About the Job
We are looking for motivated candidates to join a vibrant and collaborative team of scientists and engineers in the Advanced Manufacturing & Semiconductor Division (AMS) at the Institute of High Performance Computing (IHPC), A*STAR. The successful candidate will contribute to research and development in physics-based modelling and scientific machine learning for semiconductor packaging reliability and multiphysics systems. This research explores new computational paradigms that integrate finite-element modelling, multiphysics simulations, and machine learning techniques to enable predictive modelling and accelerated analysis of complex physical systems relevant to advanced semiconductor packaging technologies. These include thermo-mechanical reliability of electronic packages, stress evolution in heterogeneous material systems, interfacial failure mechanisms, and process–structure–property relationships in packaging materials and architectures. You will work on R&D projects spanning fundamental methodology development and application-driven research, with opportunities to collaborate with interdisciplinary teams and industrial partners in the semiconductor ecosystem.
The key scope of work includes
- Integrating finite-element simulations and physics-based models with machine learning approaches for predictive reliability analysis.
- Developing data-driven surrogate models and reduced-order models for thermo-mechanical behaviour in electronic packaging structures.
- Developing high throughput computational workflows that combine multiphysics simulations, data analytics, and machine learning techniques.
- Contributing to the development of AI-enabled predictive frameworks for semiconductor packaging reliability and performance.
- Publishing research outcomes in leading journals and conferences in computational mechanics, semiconductor packaging reliability, and scientific machine learning.
- Collaborating with internal research teams, industry partners, and affiliated institutes on interdisciplinary R&D projects.
Job Requirements
- PhD degree in Mechanical Engineering, Computational Mechanics, Applied Mathematics, Computational Physics, or related disciplines.
- Strong background in numerical simulation and multiphysics modelling, particularly finite-element modelling of thermo-mechanical processes.
- Experience in modelling mechanical and thermal behaviour of materials and structures.
- Experience in data-driven modelling or machine learning approaches for physical systems.
- Strong programming skills in Python, MATLAB, or FORTRAN, with experience in scientific computing environments.
- Experience with simulation tools such as ABAQUS, ANSYS, COMSOL, or other multiphysics simulation platforms is advantageous.
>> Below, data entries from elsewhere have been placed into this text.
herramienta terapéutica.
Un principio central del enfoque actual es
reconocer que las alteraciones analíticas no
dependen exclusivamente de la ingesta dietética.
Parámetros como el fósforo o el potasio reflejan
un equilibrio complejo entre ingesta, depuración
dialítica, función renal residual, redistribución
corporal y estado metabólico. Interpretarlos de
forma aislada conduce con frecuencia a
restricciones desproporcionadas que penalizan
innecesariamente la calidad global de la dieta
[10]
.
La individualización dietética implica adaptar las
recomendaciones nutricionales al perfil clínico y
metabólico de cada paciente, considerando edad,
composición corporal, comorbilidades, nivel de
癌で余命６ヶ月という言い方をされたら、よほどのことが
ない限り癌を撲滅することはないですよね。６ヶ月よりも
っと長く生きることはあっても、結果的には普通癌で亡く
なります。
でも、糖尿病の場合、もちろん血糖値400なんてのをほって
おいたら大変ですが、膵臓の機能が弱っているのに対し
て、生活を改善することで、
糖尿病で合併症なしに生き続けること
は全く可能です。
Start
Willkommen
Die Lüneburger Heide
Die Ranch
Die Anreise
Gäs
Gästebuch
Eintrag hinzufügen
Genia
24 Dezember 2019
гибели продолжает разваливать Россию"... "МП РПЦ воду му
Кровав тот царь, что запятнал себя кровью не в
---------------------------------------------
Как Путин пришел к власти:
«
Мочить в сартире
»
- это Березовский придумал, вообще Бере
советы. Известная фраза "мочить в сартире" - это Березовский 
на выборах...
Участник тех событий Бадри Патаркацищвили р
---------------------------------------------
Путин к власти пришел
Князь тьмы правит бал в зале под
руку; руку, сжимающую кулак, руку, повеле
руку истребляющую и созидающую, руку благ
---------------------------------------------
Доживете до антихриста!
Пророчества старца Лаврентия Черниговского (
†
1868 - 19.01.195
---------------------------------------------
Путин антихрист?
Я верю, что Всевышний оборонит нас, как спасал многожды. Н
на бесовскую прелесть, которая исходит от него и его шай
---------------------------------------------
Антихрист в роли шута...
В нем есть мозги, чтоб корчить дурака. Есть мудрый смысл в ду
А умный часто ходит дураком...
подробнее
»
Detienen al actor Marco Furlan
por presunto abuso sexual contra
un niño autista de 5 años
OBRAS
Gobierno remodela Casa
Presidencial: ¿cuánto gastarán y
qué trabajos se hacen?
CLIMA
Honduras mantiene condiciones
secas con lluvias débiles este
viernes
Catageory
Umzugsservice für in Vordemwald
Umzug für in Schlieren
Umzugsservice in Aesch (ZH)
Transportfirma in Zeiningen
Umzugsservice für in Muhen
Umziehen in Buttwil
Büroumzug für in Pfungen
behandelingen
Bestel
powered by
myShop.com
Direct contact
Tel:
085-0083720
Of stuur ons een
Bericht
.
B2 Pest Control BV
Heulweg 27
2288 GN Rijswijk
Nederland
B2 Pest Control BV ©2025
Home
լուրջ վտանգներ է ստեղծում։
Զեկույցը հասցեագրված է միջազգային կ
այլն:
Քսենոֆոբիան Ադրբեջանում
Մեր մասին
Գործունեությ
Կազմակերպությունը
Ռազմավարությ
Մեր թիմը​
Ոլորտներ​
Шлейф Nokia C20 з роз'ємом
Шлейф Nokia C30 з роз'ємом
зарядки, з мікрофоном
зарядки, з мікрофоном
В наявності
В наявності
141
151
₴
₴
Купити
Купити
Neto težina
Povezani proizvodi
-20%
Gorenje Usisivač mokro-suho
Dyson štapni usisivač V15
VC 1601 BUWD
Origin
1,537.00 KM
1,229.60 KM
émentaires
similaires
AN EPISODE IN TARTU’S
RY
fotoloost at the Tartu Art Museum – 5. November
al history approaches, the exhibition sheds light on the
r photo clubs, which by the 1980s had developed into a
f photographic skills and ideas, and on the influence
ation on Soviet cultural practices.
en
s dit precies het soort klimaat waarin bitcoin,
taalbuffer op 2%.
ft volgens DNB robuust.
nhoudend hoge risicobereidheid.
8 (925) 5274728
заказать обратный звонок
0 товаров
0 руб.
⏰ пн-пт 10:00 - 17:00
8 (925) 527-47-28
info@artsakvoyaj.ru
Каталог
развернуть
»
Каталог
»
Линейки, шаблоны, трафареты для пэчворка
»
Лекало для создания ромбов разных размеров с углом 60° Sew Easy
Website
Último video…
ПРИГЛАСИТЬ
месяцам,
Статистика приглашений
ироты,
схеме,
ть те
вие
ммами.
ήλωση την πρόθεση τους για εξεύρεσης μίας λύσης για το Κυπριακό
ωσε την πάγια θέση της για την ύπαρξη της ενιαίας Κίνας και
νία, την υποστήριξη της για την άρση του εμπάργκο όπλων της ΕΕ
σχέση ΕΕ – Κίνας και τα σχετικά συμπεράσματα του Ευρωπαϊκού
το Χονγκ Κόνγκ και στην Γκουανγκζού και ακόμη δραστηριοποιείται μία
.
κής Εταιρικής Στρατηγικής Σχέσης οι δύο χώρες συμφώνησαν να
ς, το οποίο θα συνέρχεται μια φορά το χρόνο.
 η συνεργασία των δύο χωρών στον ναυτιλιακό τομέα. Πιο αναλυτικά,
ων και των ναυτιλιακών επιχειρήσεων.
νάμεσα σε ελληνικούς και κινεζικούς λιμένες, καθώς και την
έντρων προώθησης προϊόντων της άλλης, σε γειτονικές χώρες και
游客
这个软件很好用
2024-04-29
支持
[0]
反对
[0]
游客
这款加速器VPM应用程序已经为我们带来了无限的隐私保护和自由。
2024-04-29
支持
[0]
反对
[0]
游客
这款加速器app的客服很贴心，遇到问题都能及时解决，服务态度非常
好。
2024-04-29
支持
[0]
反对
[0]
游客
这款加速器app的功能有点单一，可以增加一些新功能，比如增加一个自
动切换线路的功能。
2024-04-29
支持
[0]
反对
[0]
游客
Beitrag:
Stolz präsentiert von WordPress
- Experience with high-performance computing or large-scale simulations is an advantage.
- Strong analytical and problem-solving skills, with the ability to work both independently and collaboratively.
We particularly welcome early-career researchers who are passionate about advancing AI-driven modelling and predictive simulation technologies for semiconductor packaging reliability and multiphysics engineering systems.